An AP article by Matt Apuzzo and Brett Blackledge highlights a trend we are going to see more and more in the future. The article “Stimulus Watch: Road money skips over needy areas,” highlights a fervor and danger in opening the redistribution of wealth box. According to the article:
“Although the intent of the money is to put people back to work, AP's review of more than 5,500 planned transportation projects nationwide reveals that states are planning to spend the stimulus in communities where jobless rates are already lower.”
“One result among many: Elk County, Pa., isn't receiving any road money despite its 13.8 percent unemployment rate. Yet the military and college community of Riley County, Kan., with its 3.4 percent unemployment, will benefit from about $56 million to build a highway, improve an intersection and restore a historic farmhouse.”
There are so many philosophical issues that need to be addressed when taking the role of a god and deciding who will get what. What are your standards? Who gets what and how much? Obama left these questions to be answered by state and congressional politicians. However, when you promise relief to those that are hurting most, what is the likely mindset to those listening? The answer is that those that feel they are hurting in any way; feel they are hurting the most.
Let’s put this article into perspective. On the whole, one unemployed person is the same and hurts as much as the next unemployed person, right? So what does it matter if we are helping the unemployed from an area of 3% unemployment versus one with nearly 14%? It matters because it doesn’t sound fair to those living in the area where there is 14%, pay taxes as much as everyone else, yet they do not receive assistance. Does it still sound reasonable?
Once the promise is made and the door to redistribution is open there is no end to what would be the fairest outcome. For example, the BLS shows that 15% of those unemployed are black males. This is the demographic hardest hit by the recession. Logically, the stimulus funds should go to aid districts with high rates of black male unemployment regardless of the overall unemployment rate of the area. Surely, this is an even better measure to distribute the stimulus than the unemployment rate of the geographic area?

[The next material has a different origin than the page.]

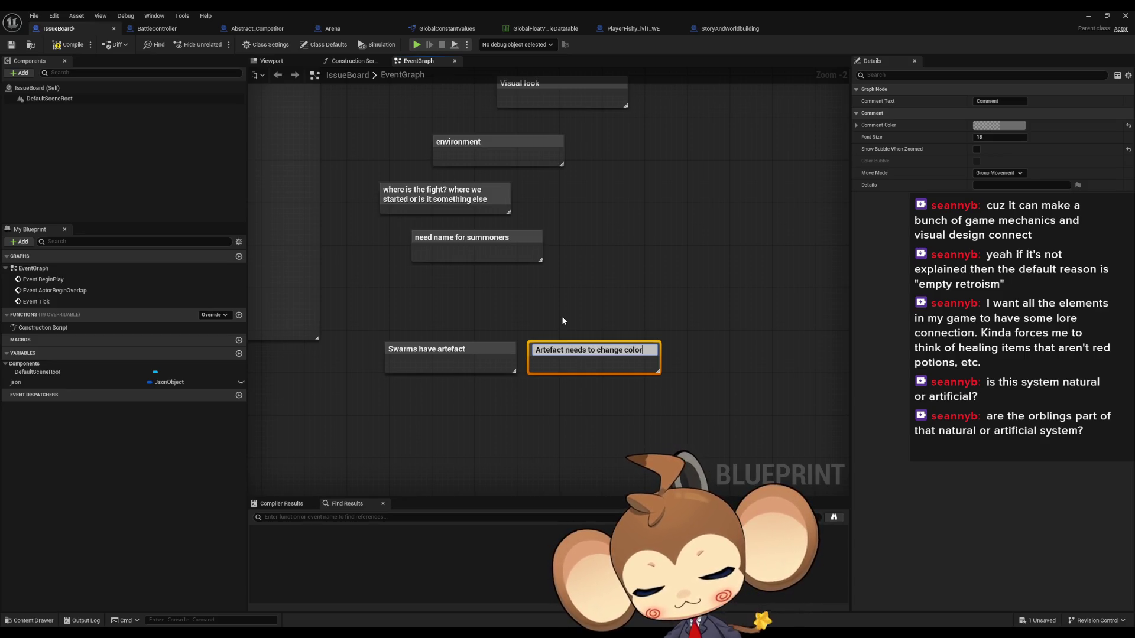
pyautogui.write(' depending on')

I could go on creating examples of the fairest distribution of the stimulus package and each one will probably sound reasonable. The point however, is that there is no end to the debate of fairness. In truth, the fairest outcome in an economy is one where people have the greatest opportunity to gain wealth as opposed to one that tries to dictate and calculate the worth of an individual then send that individual their supposed fair share. The answer to the distribution question is capitalism.